Tawuran Pelajar yang Sangat Memprihatinkan
Judul : Perkelahian Pelajar (Potret Siswa SMU di DKI Jakarta)
Penulis : Hasballah M. Saad
Penerbit : Galang Press
Cetakan : Pertama, September 2003
Tebal : (xiii + 201) halaman
PERKELAHIAN atau tawuran pelajar secara kuantitas sebenarnya boleh dikatakan kecil. Pusat Pengendalian Gangguan Sosial DKI Jakarta Raya mencatat, pelajar yang terlibat tawuran hanya sekitar 1.369 orang atau sekitar 0,08 persen dari keseluruhan siswa yang jumlahnya mencapai 1.685.084 orang. Namun dari segi isu, korban, dan dampaknya, tawuran tidak bisa dianggap enteng.

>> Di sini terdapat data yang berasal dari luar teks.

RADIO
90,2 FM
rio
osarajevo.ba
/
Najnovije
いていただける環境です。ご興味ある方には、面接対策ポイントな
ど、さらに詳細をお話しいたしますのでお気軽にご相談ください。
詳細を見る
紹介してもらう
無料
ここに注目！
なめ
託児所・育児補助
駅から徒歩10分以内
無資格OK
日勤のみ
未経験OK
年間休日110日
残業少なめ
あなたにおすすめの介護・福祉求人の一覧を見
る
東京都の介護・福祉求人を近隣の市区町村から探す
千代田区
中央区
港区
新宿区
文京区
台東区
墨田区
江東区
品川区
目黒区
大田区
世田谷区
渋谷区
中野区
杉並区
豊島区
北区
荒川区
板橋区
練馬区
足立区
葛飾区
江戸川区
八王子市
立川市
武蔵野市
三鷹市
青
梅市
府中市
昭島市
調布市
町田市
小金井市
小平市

Jumlah korban tewas akibat tawuran pelajar, sejak 1999 hingga kini yang tercatat mencapai 26 orang. Ini belum termasuk yang luka berat dan ringan. Secara sosial, tawuran juga telah meresahkan masyarakat dan secara material banyak fasilitas umum yang rusak, seperti dalam kasus pembakaran atau pelemparan bus umum.
Ironisnya, hingga kini pemerintah belum dapat mengatasi kekerasan pelajar ini. Padahal, Dinas Pendidikan Jakarta sudah mengambil beberapa strategi untuk mengatasi tawuran ini seperti memetakan sekolah yang rawan tawuran sehingga ditemukan sebanyak 137 sekolah bermasalah. Selain itu, mengidentifikasi simpul rawan tawuran. Dari hasil penyelidikan ditemukan 50 simpul yang menjadi ajang tawuran. Namun demikian, usaha tersebut tak juga dapat meredam aksi tawuran, malah sebaliknya bertambah marak.

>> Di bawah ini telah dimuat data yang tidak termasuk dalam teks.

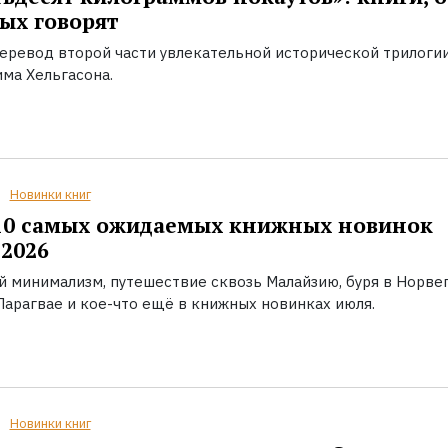
ых говорят
еревод второй части увлекательной исторической трилоги
ма Хельгасона.
Новинки книг
10 самых ожидаемых книжных новинок
2026
й минимализм, путешествие сквозь Малайзию, буря в Норвег
Парагвае и кое-что ещё в книжных новинках июля.
Новинки книг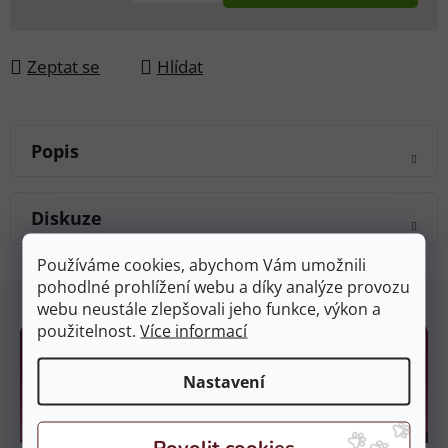
Zeptat se
Hlídat
Popis
Diskuze
Používáme cookies, abychom Vám umožnili
pohodlné prohlížení webu a díky analýze provozu
Z
webu neustále zlepšovali jeho funkce, výkon a
á
použitelnost.
Více informací
p
a
Nastavení
t
í
Kamenné prodejny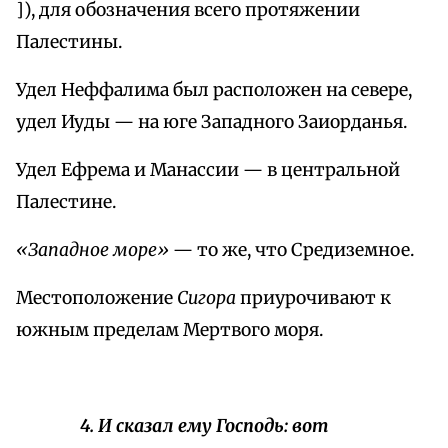
]), для обозначения всего протяжении
Палестины.
Удел Неффалима был расположен на севере,
удел Иуды — на юге Западного Заиорданья.
Удел Ефрема и Манассии — в центральной
Палестине.
«Западное море»
— то же, что Средиземное.
Местоположение
Сигора
приурочивают к
южным пределам Мертвого моря.
4. И сказал ему Господь: вот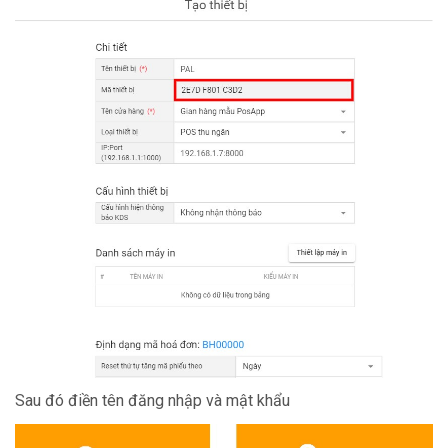
Sau đó điền tên đăng nhập và mật khẩu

Menurut Hasballah M. Saad yang juga mantan Menteri Hak Asasi Manusia pada era Pemerintah Abdurrahman Wahid, perkelahian pelajar sebenarnya bersumber pada kegagalan mengelola hasil kolaborasi antara kecenderungan agresivitas remaja dengan lingkungan, orangtua, dan konsep diri. (hal. 49-53)
Kondisi lingkungan tempat tinggl yang tidak berkualitas, tidak nyaman dan tidak layak, akan mempengaruhi remaja dalam menyikapi dan membangun hubungan dengan dunia sekitarnya. Bagi remaja yang hidup di tempat kumuh dan kotor kemungkinan besar mereka tidak akan nyaman tinggal di rumah sehingga akan melarikan diri dari kenyataan. Pada kondisi inilah remaja mudah tergiur untuk berbuat menyimpang karena lepas dari norma dan pengawasan di lingkungan rumah.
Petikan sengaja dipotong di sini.